Post date: Nov 03, 2014 5:4:56 PM
I finished assembling the new Lycaeides genomes. I ran the assemblies with allpaths-lg and platanus (a new assembler that is supposed to work well for samples with high heterozygosity), but allpaths-lg consistently out-performed platanus with our data so I will stick with allpaths-lg for now. There are interesting differences in genome assembly quality and possibly in genome size. This plot shows the cumulative size of the genome contained in N scaffolds (with scaffolds sorted by size). This is the same as the plot Alex sent out for the first L. melissa genome. A steep initial slope on these plots means that we have many large scaffolds and the asymptote shows the total genome size in our assembly. The genomes for the Sierra Nevada and Warner samples look really good (the Sierra Nevada sample was the one I sent an e-mail about earlier), with most of the genome contained in a modest number of scaffolds (at least relative to our original L. melissa genome, which is called 'L. melissa (old)' on the plot). On the other hand, the new L. melissa sample and the L. anna sample look more or less like the old L. melissa sample. I don't know whether these differences simply reflect differences in the quality of the data or in the underlying genome composition of these entities (i.e. more or fewer repeats, etc.), but the fact that the two hybrid lineages look similar and the two L. melissa samples look similar is suggestive of biological differences (but keep the small sample size in mind). Perhaps the most interesting thing that we see, however, is that while the amount of assembled genome for L. anna, L. melissa, Sierra Nevada, and Warner is about the same (~350 mb) and constitutes about 80% of the expected Lycaeides genome size (~ 440 mb if I recall correctly), the assembled L. idas genome comes in at 500 mb. This is bigger than we expected, particularly if we assume that we are still only assembling about 80% of the genome.

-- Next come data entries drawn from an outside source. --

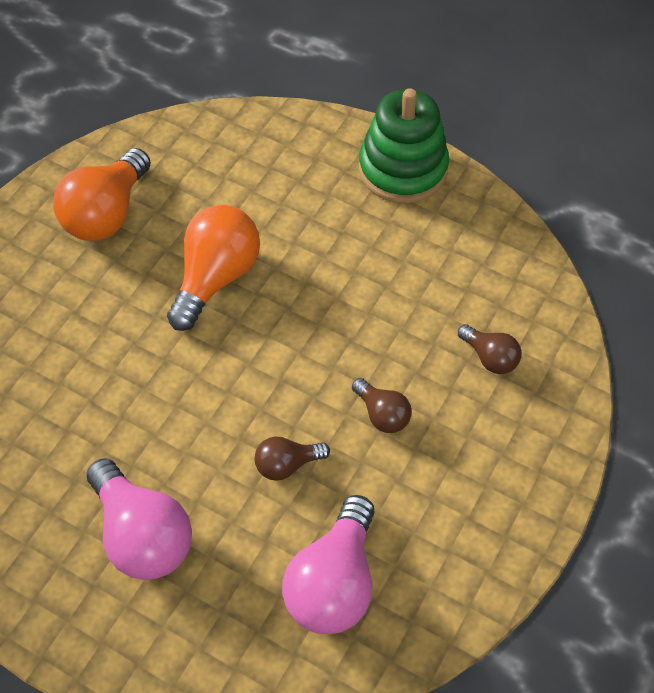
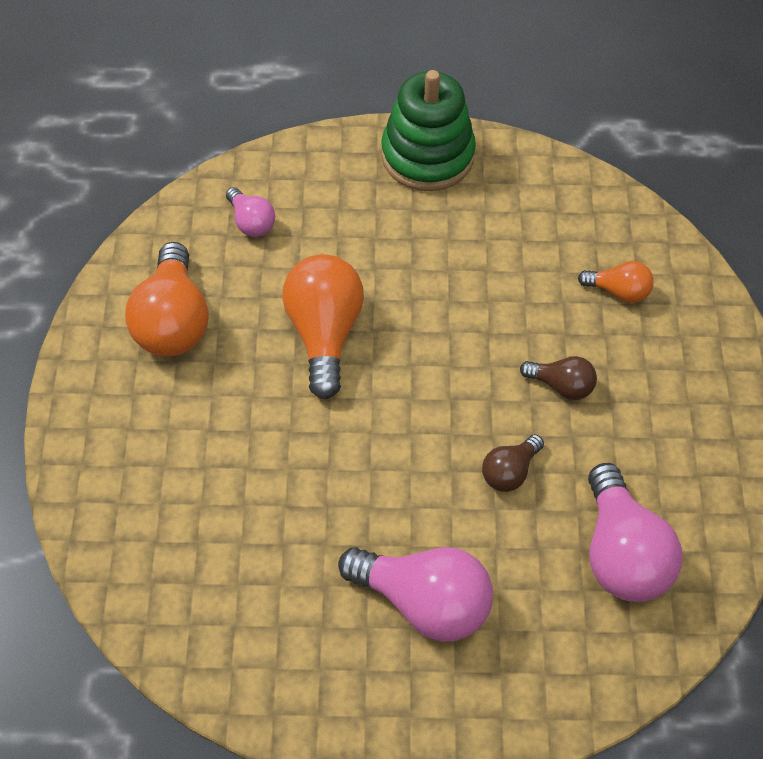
camera: 30 degrees left, 0 degrees up
brown light bulb [458,324,521,374] -> orange light bulb [578,261,654,303]
none -> pink light bulb [226,187,275,237]

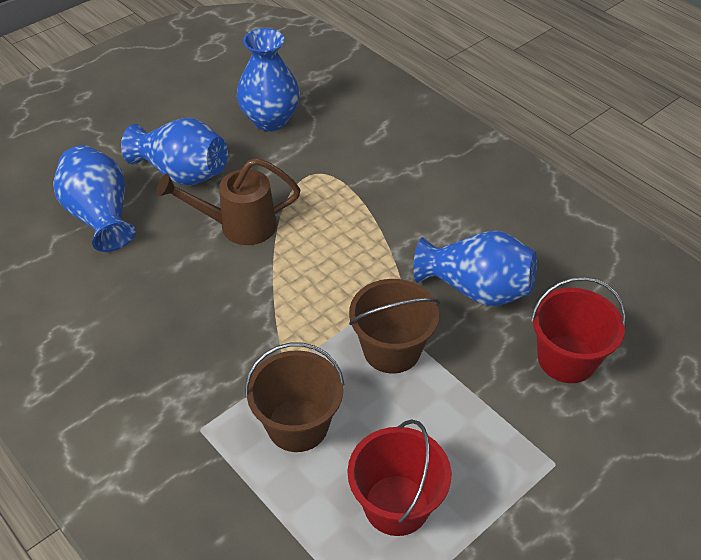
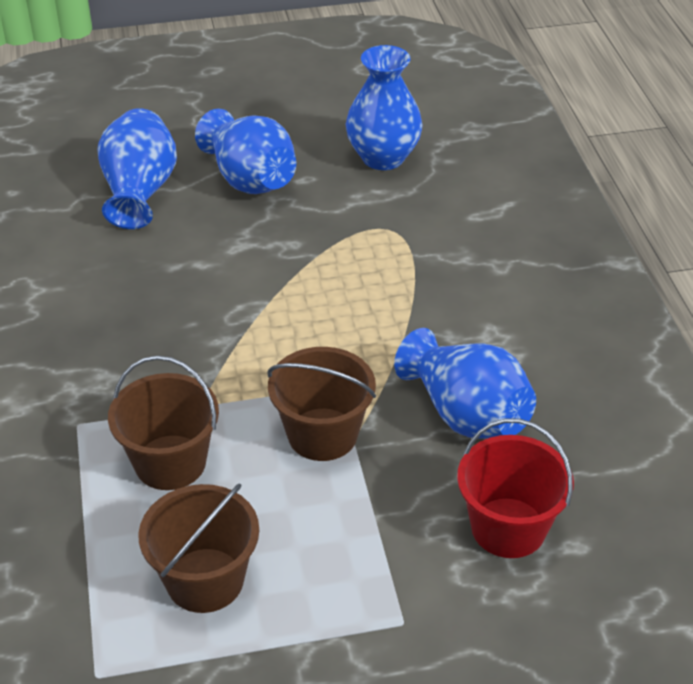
camera: 30 degrees right, 5 degrees down
brown watering can [156,158,301,245] -> none
red bucket [348,419,452,536] -> brown bucket [138,483,259,613]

I have begun investigating different approaches to compare these genome assemblies both in terms of content (do they have the same stuff) and synteny (are the same things in the same places). I have played around with two programs for this: MUMmer 3 and SatsumaSynteny. MUMmer was pretty quick, but the initial results were noisy (perhaps because I didn't restrict this to true mums), and SatsumaSynteny is slower and I can't seem to generate meaningful visualizations.
I am trying MUMmer 3.0 again with potentially more meaningful options (paper, documentation). There are 3 steps to the alignment. First, perfect matches are identified between short sequences (-l 15, 15 bp). Only unique matches are used (-mum), but this doesn't have to be the case. These are then grouped into clusters if they are with -g 1000 base pairs of each other. Only clusters -c 100 bp or more in length are retained. I am running MUMmer with L. warner and L. sierra first:
#!/bin/sh
#PBS -N genome
#PBS -l nodes=1:ppn=1
#PBS -l walltime=96:00:00
#PBS -l mem=96g
#PBS -q batch
. /rc/tools/utils/dkinit
cd /home/A01963476/data/lycaeides/whole_genomes/
/home/A01963476/Source/MUMmer3.23/nucmer --mum -c 100 -l 15 -g 1000 --prefix=mumLsierra_Lwarner Lsierra/DATA/RUN/ASSEMBLIES/assem15sept14/final.assembly.fasta Lwarner/DATA/RUN/ASSEMBLIES/assem12oct14/final.assembly.fasta
Next I will need to process the output with show-coords, show-aligns, and mummerplot as described for section '4.2 Aligning two draft sequences' here.